With art historians earnestly looking for prominent female artists, it is surprising that so little is written about Fanny Fleury (French, 1848-1920). With the exception of Rosa Bonheur (French, 1822-1899), Fleury was perhaps the most successful female exhibitor in the history of the Paris Salon, having works accepted consistently from 1869 to 1882, and in many afterwards. She also exhibited at the Salons of Saint-Etienne and Dijon, and received an honorable mention at the Exposition Universelle of 1889.
Fleury’s academic credentials are impeccable. She studied with Jean-Jacques Henner (French, 1829-1905) and was later accepted to the École des Beaux-Arts as a student of Carolus-Duran (French, 1837-1917), where she was a classmate of John Singer Sargent (American, 1856-1925). (Speaking of her work at the 1884 Salon, one critic said Fleury had “equalled her masters,” Henner and Duran.) Highly regarded by her peers, Fluery was elected an Officer of the Academie and an associate of the Société des artistes français.
Yet, for all her accomplishments in well-documented institutions and events, there is surprisingly little information currently available about the life and work of Fleury. (This is another instance where I am writing about an artists in hopes that it encourages others to contact me with additional information.)
Fleury was born outside Paris in either 1843 or 1848–most sources agree on the latter. It is possible–I stress “possible” for lack of form documentation, yet a great deal of circumstancial evidence–she is the daughter of Joseph Nicolas Robert-Fleury (French, 1797-1890), a successful history painter and on-time director of the École des Beaux-Arts in Paris and Rome; and, his son, the painter Tony Robert-Fleury (French, 1837-1912), who was also successful painter and who replaced Bougeureau as the Director of the Société des artistes français (If anyone can shed additional light, it would be greatly appreciated.) When she married, Fanny Fluery became Fanny Laurent Fleury; but, never included “Laurent” in her signature. So, whether or not there is an actual genetic connection between the three Fluerys, they must have come into contact with one another through the Acadamie.
It has been difficult to piece together a continuum of Fleury’s production with the few works and accounts left to us. It appears that for a time–presumably early in her career–she created a number of still lives.

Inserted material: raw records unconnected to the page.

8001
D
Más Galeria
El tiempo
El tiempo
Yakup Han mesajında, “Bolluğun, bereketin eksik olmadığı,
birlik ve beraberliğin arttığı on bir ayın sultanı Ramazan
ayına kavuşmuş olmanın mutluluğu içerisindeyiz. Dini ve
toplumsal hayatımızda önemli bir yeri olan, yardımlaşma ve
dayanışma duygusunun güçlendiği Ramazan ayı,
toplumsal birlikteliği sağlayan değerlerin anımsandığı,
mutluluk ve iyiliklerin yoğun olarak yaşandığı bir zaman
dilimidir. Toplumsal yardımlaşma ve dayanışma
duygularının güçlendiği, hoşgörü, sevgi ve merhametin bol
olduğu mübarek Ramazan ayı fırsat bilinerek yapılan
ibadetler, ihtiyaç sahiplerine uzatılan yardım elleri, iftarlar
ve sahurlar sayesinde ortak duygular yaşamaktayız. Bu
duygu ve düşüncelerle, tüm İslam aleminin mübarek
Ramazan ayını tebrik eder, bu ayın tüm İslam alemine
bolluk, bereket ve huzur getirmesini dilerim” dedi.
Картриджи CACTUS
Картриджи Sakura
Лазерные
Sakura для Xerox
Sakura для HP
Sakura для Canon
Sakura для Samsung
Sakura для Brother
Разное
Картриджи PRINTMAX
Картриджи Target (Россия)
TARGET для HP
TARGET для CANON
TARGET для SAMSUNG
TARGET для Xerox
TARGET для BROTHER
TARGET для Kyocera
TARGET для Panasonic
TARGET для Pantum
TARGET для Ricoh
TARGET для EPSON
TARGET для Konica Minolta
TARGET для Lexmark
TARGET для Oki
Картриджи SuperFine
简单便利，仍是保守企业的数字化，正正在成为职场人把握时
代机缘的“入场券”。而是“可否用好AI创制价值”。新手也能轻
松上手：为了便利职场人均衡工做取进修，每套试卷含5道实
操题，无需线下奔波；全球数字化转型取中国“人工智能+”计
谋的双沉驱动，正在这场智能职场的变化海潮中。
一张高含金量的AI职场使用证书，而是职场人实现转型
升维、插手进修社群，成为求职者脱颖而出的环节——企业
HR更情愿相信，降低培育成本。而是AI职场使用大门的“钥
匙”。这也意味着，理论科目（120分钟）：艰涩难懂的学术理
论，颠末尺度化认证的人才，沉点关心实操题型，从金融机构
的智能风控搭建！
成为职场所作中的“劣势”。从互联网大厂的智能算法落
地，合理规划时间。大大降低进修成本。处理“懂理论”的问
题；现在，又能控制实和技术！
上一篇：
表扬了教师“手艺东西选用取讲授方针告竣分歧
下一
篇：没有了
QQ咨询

Under Carolus-Duran, Fleury distinguished herself as a portraitist. Her large-scale work Bebe dort (1884) exhibited in the Salon of 1884 along with Madame X by her classmate John Singer Sargent. Both pieces belie the the influence Corolus-Duran, who often combined monumental human figures in contemporary settings.
In Bebe dort (1884), a mother–perhaps a self-portrait of the artist–cradles her child, sitting together next to a cradle. Behind the figures, on the wall Fluery places a print of a business being ransacked by a mob. No one would imagine that scene actually being hung in a child’s room. It is a clever use of a picture-within-a-picture, used often by Netherlandish painters in the fifteenth and sixteenth centuries, to create greater or multiple meanings within a work. The juxtaposition of the two scenes contrasts security and comfort of home with a threatening world.
At some point, Fleury set aside society portraits and dedicated herself to Breton scenes. In 1892, The American Magazine wrote:
Realism has likewise tempted another artists of great talent, Mme. Fanny Fleury. It is to the desolate lands of Lower Brittany that Mmde. Fleury goes for her subjects. She has painted som admirable marine scenes, but excels in depicting types of peasantry . . . every summer she goes to the seacoast, and in some retired cornes, unfrequentd by the tourist, prepares her picture for the next Salon. (The American Magazine, Vol. 34. New York: Frank Leslie Publishing House, 1892; p, 430.)
The quality of her work combined with her credentials certainly raise questions about the current dearth of readily-available information on Fleury’s life and the location of her works. All signs point to a productive career. From contemporary records, we know that her works were regularly purchased from Salon galleries, and that her works were found in various French and American museum collections–none of which currently list those works in their public inventories.
Whatever the reason for Fanny Fleury’s undeserved, forgotten status, she will only gain prominence as her works are rediscovered.